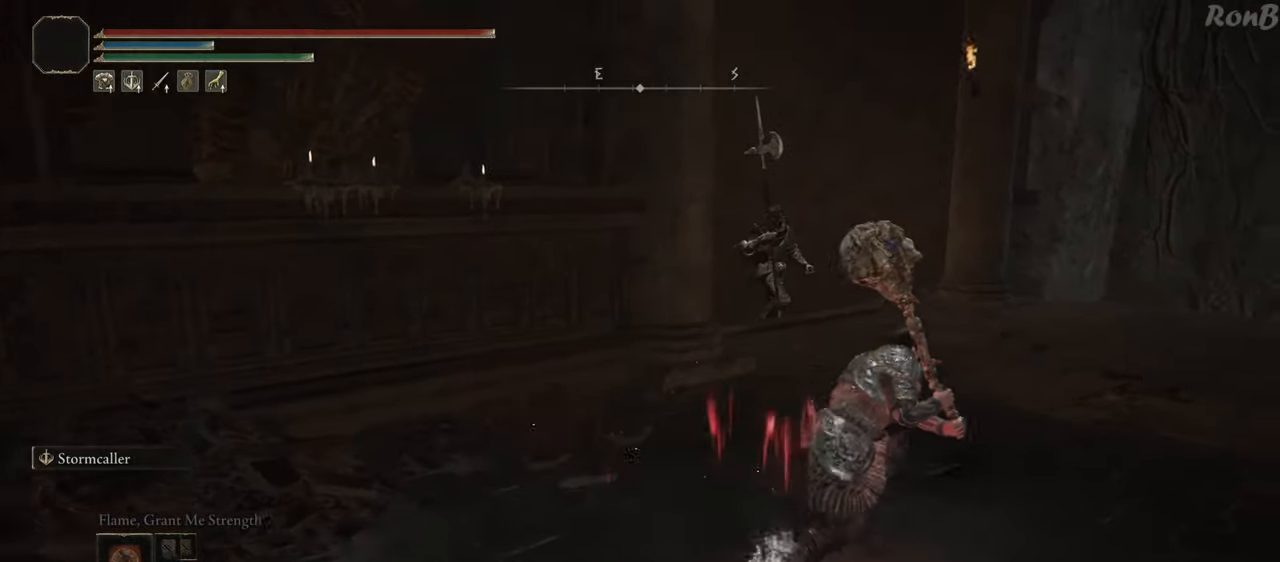
{"dt_ms": 500, "buttons": ["R1"], "left_stick": "up-right", "right_stick": "center", "events": [[33, "R3", "down"], [83, "R2", "up"], [83, "left_stick", "up"], [117, "R3", "up"], [250, "left_stick", "up-right"]]}
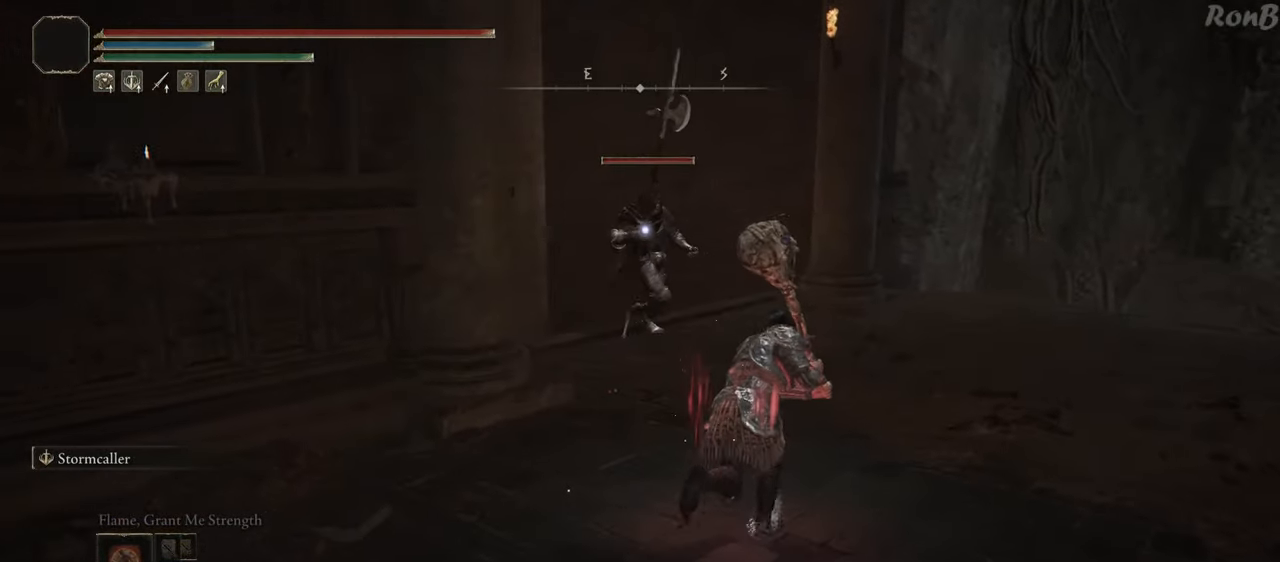
{"dt_ms": 1000, "buttons": [], "left_stick": "up", "right_stick": "center"}
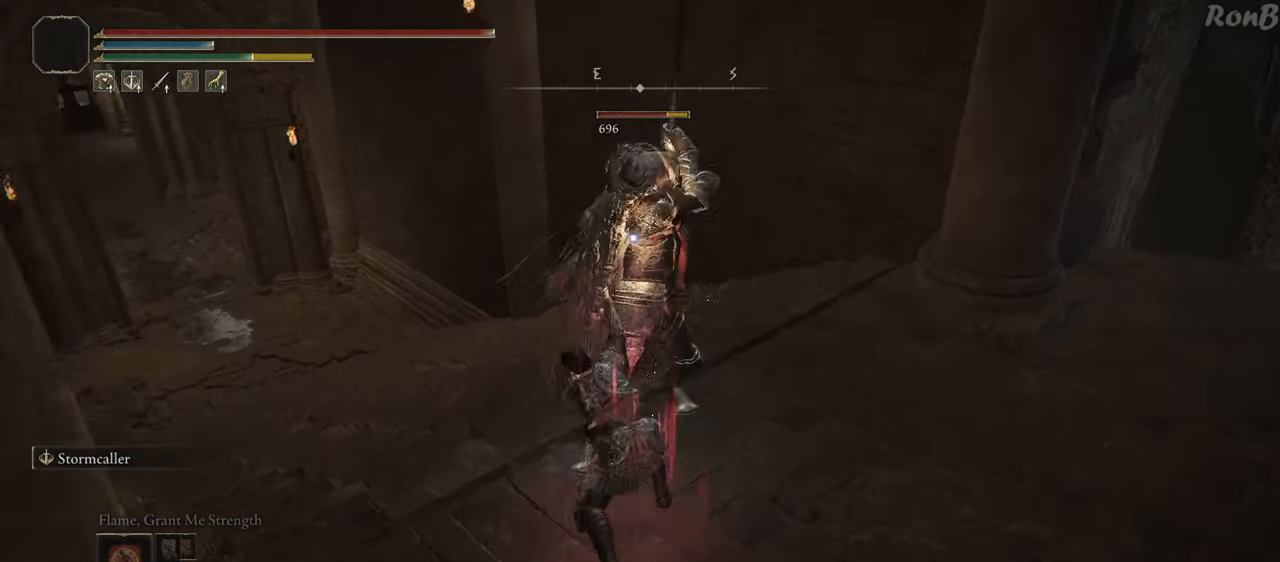
{"dt_ms": 500, "buttons": [], "left_stick": "up", "right_stick": "center", "events": [[283, "R2", "down"], [417, "R2", "up"]]}
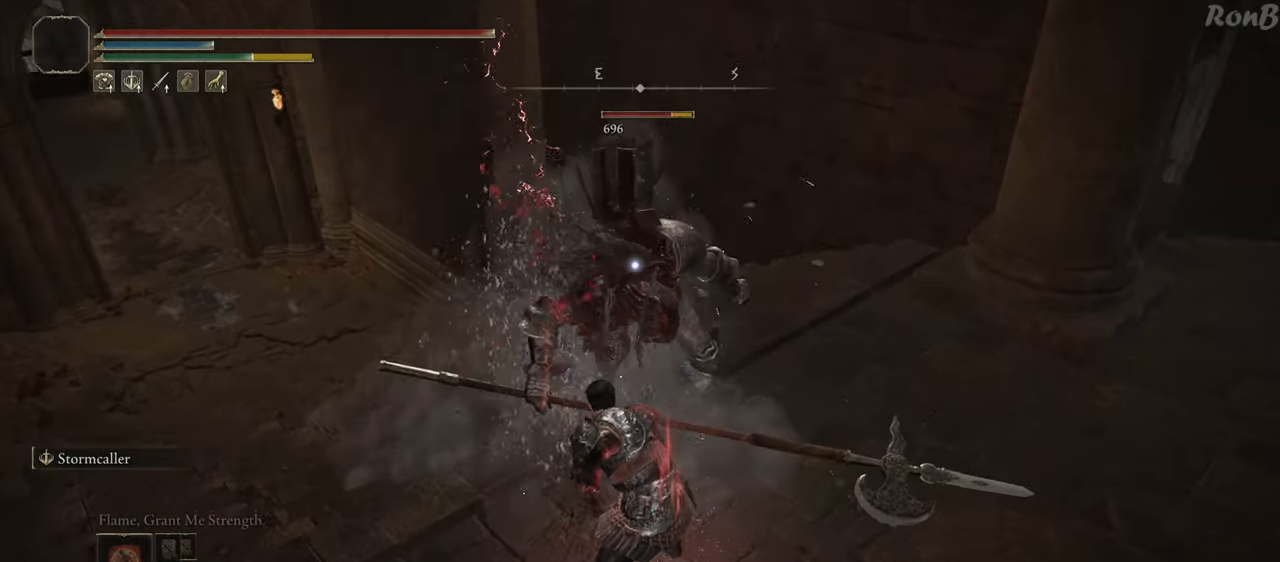
{"dt_ms": 500, "buttons": [], "left_stick": "up", "right_stick": "center", "events": []}
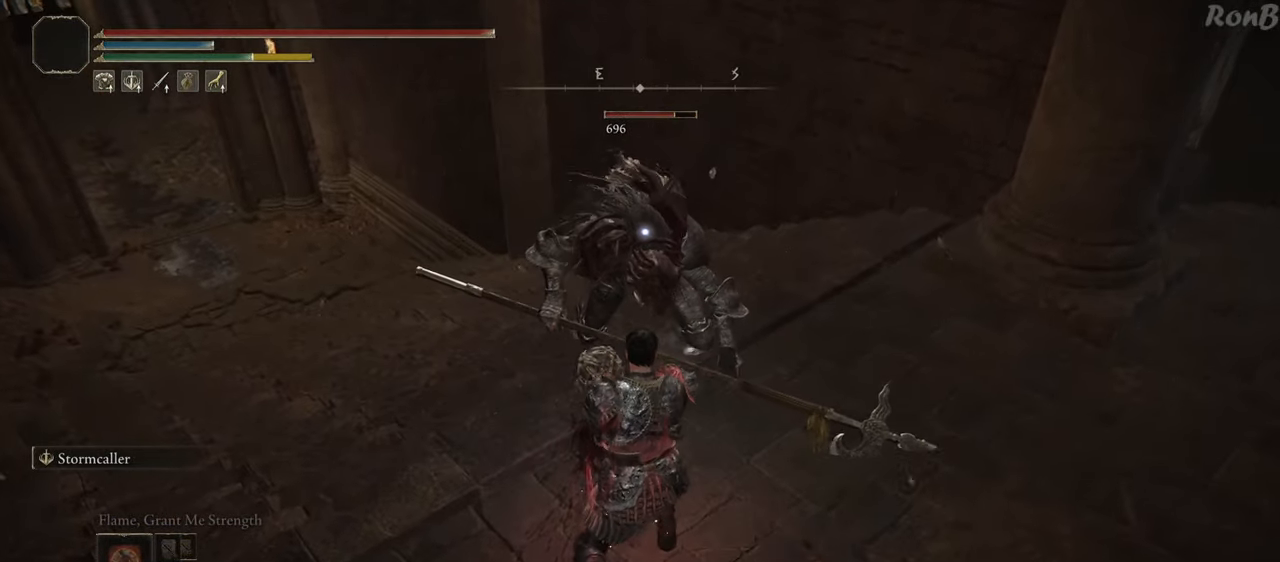
{"dt_ms": 500, "buttons": [], "left_stick": "up", "right_stick": "center", "events": []}
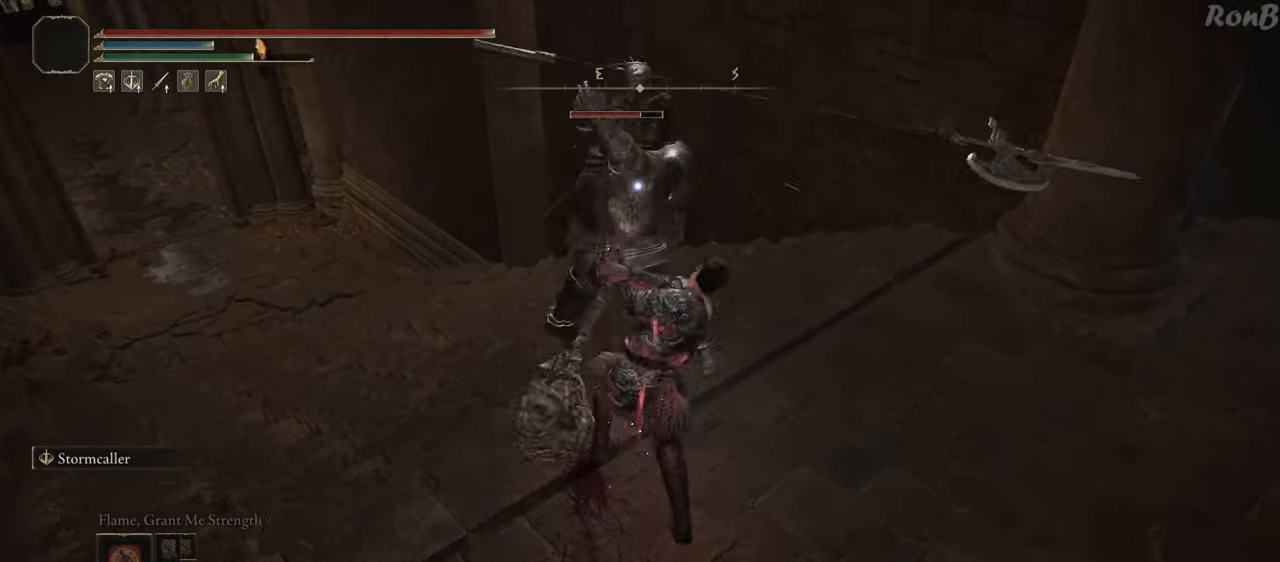
{"dt_ms": 500, "buttons": [], "left_stick": "up", "right_stick": "center", "events": [[367, "R2", "down"], [500, "R2", "up"]]}
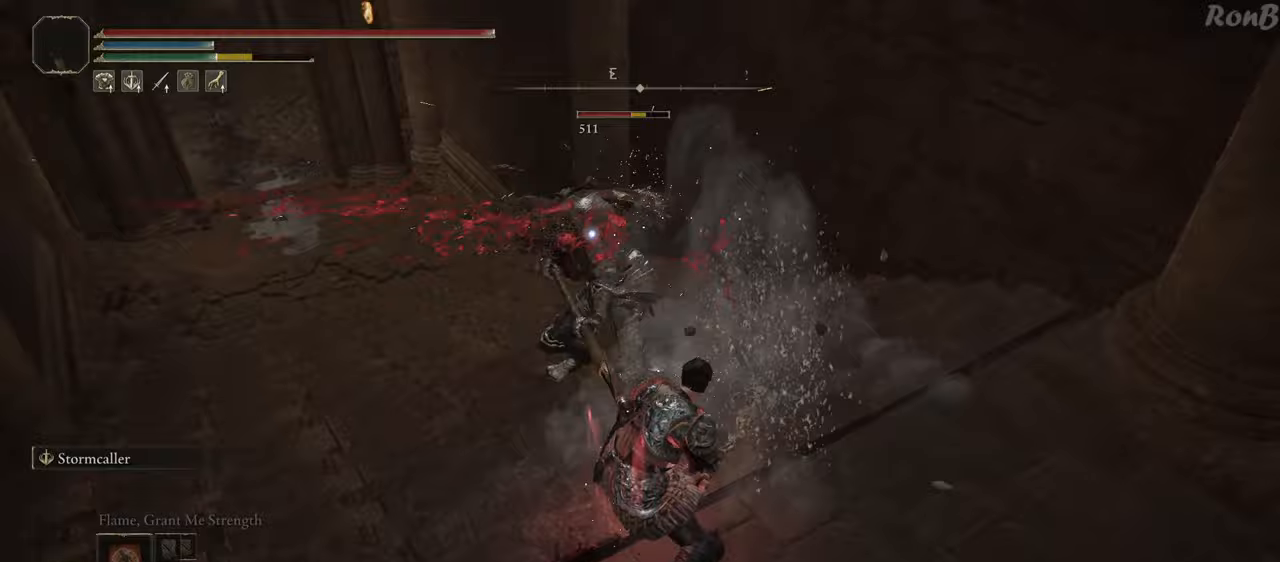
{"dt_ms": 500, "buttons": [], "left_stick": "up", "right_stick": "center", "events": []}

## Work required
The entries above need to be transcribed word for word, and the pictures stay out.

## Output of the task
{"dt_ms": 500, "buttons": ["R1"], "left_stick": "up-right", "right_stick": "center", "events": [[33, "R3", "down"], [83, "R2", "up"], [83, "left_stick", "up"], [117, "R3", "up"], [250, "left_stick", "up-right"]]}
{"dt_ms": 1000, "buttons": [], "left_stick": "up", "right_stick": "center"}
{"dt_ms": 500, "buttons": [], "left_stick": "up", "right_stick": "center", "events": [[283, "R2", "down"], [417, "R2", "up"]]}
{"dt_ms": 500, "buttons": [], "left_stick": "up", "right_stick": "center", "events": []}
{"dt_ms": 500, "buttons": [], "left_stick": "up", "right_stick": "center", "events": []}
{"dt_ms": 500, "buttons": [], "left_stick": "up", "right_stick": "center", "events": [[367, "R2", "down"], [500, "R2", "up"]]}
{"dt_ms": 500, "buttons": [], "left_stick": "up", "right_stick": "center", "events": []}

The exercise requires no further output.